Discours de Monsieur Jacques Chirac, Président de la République, à l'occasion de la remise de la cravate de commandeur de la Légion d'honneur au général ROSE.
High Wycombe, lundi 30 octobre 1995
Mon général,
Le Premier ministre John Major a dit tout ce qui devait l'être sur la qualité qui fut celle du général de La Presle et la reconnaissance que nous avons pour l'action menée en Bosnie ; ce sont très exactement, mon général, les mêmes termes que j'aurais pu employer pour définir votre propre action.
La tradition en France veut que l'on dise tout de même un mot, fut-il rapide, sur la personnalité qui reçoit une distinction. Je voudrais simplement vous dire mon général que vous représentez aux yeux de tous ceux qui vous connaissent la grande tradition, la meilleure tradition militaire britannique, une tradition ouverte sur le monde.
Par votre origine d'abord, puisque vous êtes né au Pakistan d'un père colonel de l'armée des Indes - et ceci fait rêver tous les Français - et d'une mère qui vous a rapproché du célèbre écrivain anglais John Masters.

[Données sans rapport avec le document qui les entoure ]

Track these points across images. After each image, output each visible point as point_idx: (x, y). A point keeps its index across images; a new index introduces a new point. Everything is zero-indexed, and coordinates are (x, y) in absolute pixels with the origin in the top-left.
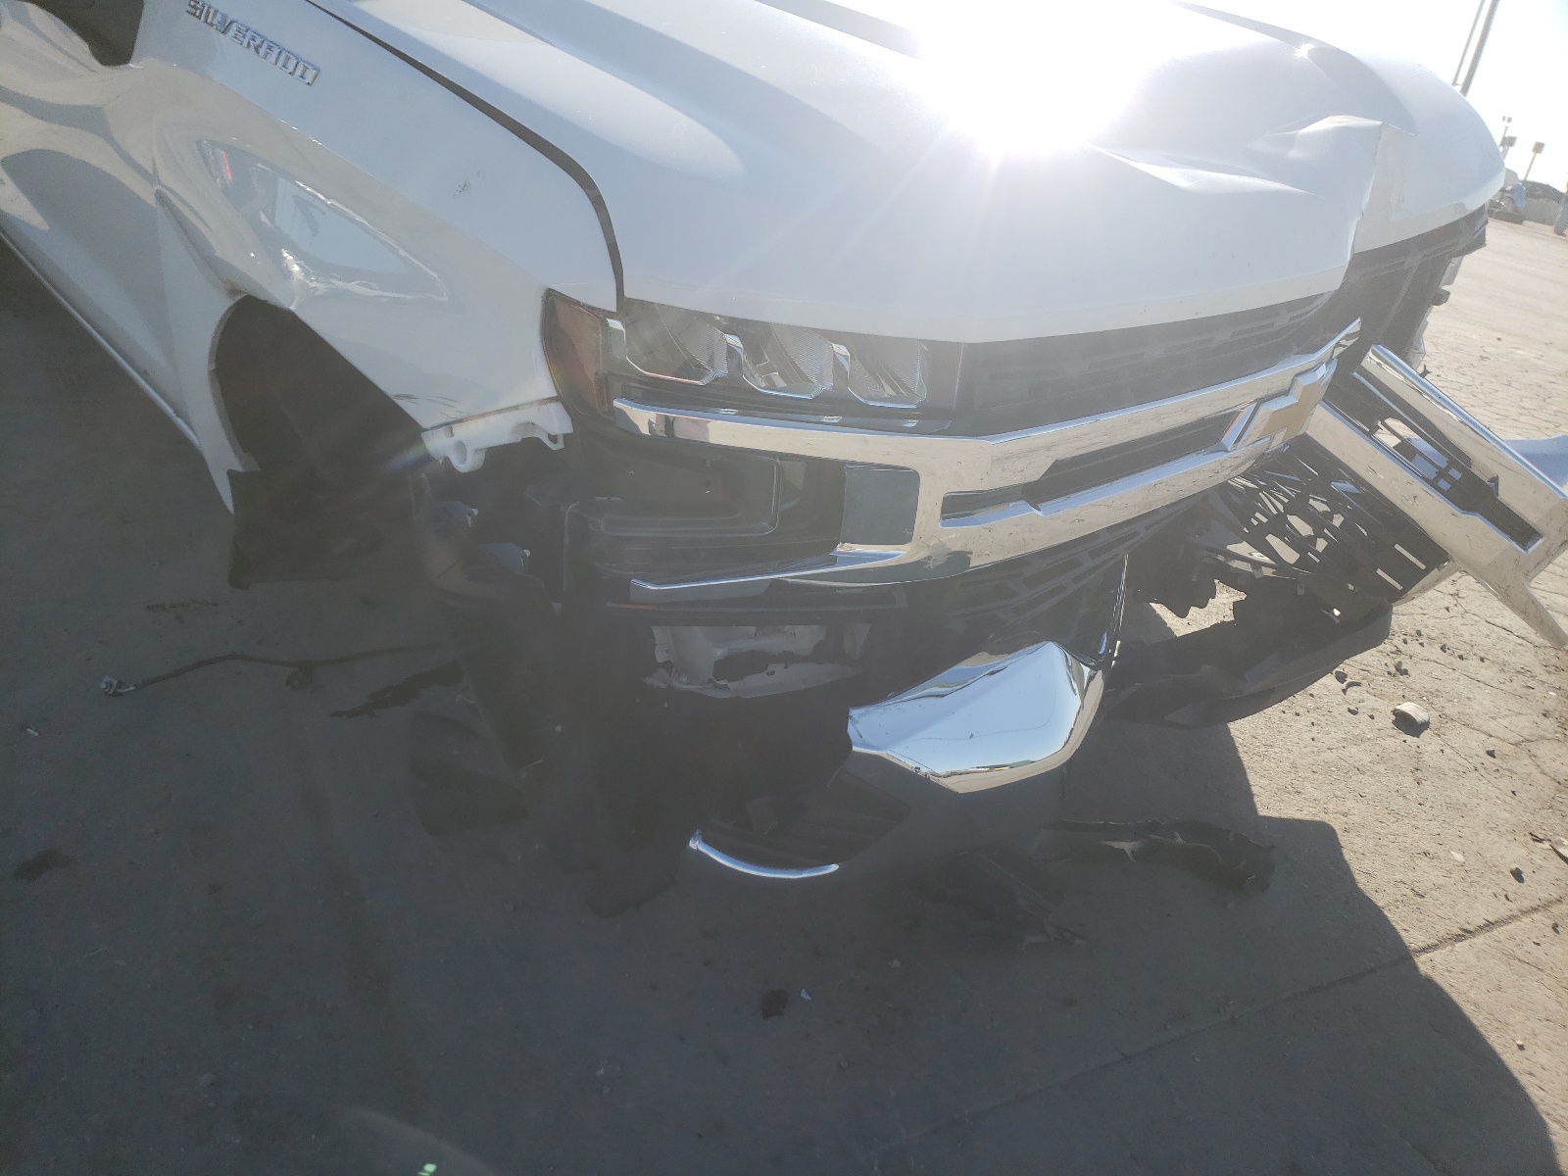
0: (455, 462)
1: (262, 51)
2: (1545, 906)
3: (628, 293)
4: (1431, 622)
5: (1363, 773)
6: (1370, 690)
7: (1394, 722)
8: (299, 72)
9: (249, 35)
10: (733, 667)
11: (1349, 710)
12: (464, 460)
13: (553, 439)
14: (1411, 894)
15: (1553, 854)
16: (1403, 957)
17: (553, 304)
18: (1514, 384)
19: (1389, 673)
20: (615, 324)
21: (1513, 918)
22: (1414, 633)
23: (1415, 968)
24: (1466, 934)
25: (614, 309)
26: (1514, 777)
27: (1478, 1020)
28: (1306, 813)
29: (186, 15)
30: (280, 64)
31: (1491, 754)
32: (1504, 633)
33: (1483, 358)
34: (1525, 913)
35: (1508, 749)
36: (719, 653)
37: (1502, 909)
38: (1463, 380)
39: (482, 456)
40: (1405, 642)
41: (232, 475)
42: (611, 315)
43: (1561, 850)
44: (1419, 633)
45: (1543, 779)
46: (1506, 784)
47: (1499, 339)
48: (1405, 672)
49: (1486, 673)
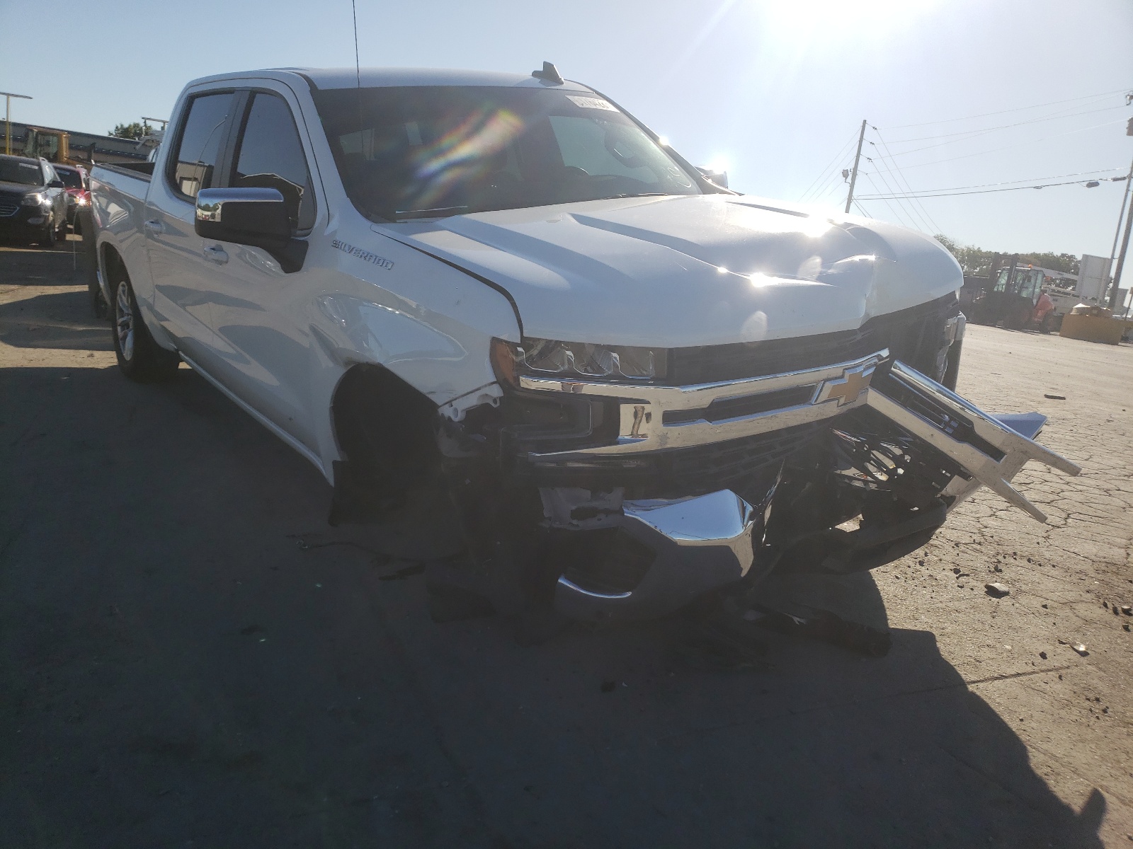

Par vos études ensuite, notamment à Oxford puis à la Sorbonne, où vous avez acquis sans doute cette maîtrise excellente de notre langue que vous avez perfectionnée encore dans les tranchées, accédant à ce sympathique argot qui a cours entre les militaires.
Par votre carrière militaire enfin, qui vous a conduit notamment de l'Allemagne à Aden, de l'Asie à l'Amérique latine, en passant par des postes de très hautes responsabilités dans votre propre pays.
C'est ainsi que vous avez eu l'honneur de commander durant l'année 1994 les troupes de l'ONU en Bosnie-Herzégovine, parmi lesquelles quelque 4000 soldats français.
Unanimement salué pour votre détermination et votre courage, vous avez tout fait pour ramener la paix dans cette partie de la Yougoslavie déchirée. La France et l'Angleterre vous doivent beaucoup la Bosnie et cette partie du monde aussi, et, tout simplement, vous l'avez fait avec cette élégance toute britannique de la tradition que j'évoquais tout à l'heure. C'est pourquoi mon général je serais particulièrement heureux de vous remettre la croix de commandeur de la Légion d'honneur, ce que je vais faire avec beaucoup de plaisir dans un instant.
A la tête d'un commandement multinational, vous avez marqué une grande attention aux détachements français placés sous vos ordres. Ils ont été très sensibles à votre humanité, à votre panache et à votre francophilie. Le général de La Presle, qui commandait alors la Forpronu, et que je suis très heureux de saluer ici, peut en témoigner.
Grand soldat, apprécié de vos hommes, vous avez acquis toute l'estime et l'amitié de la France.
A travers vous, c'est aussi à l'action des forces des Nations Unies dans l'ex-Yougoslavie que je veux rendre hommage.
La France et la Grande-Bretagne constituent le fer de lance de l'engagement des Nations Unies dans l'ex-Yougoslavie.
En créant la Force de réaction rapide, nos deux pays n'ont pas seulement mis un terme à l'humiliation inacceptable de nos soldats. Ils ont permis un nouvel équilibre sur le terrain et créé les conditions de la dynamique de paix que nous connaissons aujourd'hui.
La France et la Grande-Bretagne, en liaison avec leurs partenaires, sont à la pointe des efforts diplomatiques engagés en vue d'un règlement de paix conforme à nos valeurs, garantissant à la fois l'unité de la Bosnie-Herzégovine et les droits des populations qui la composent. Nos deux pays joueront demain, côte à côte, un rôle éminent pour la mise en oeuvre du plan de paix.
Votre action, Mon général, a contribué de manière décisive à la coopération exemplaire engagée entre la France et la Grande-Bretagne. Nous ne l'oublierons pas.
Au nom de la République française, je vous fais commandeur de la Légion d'honneur.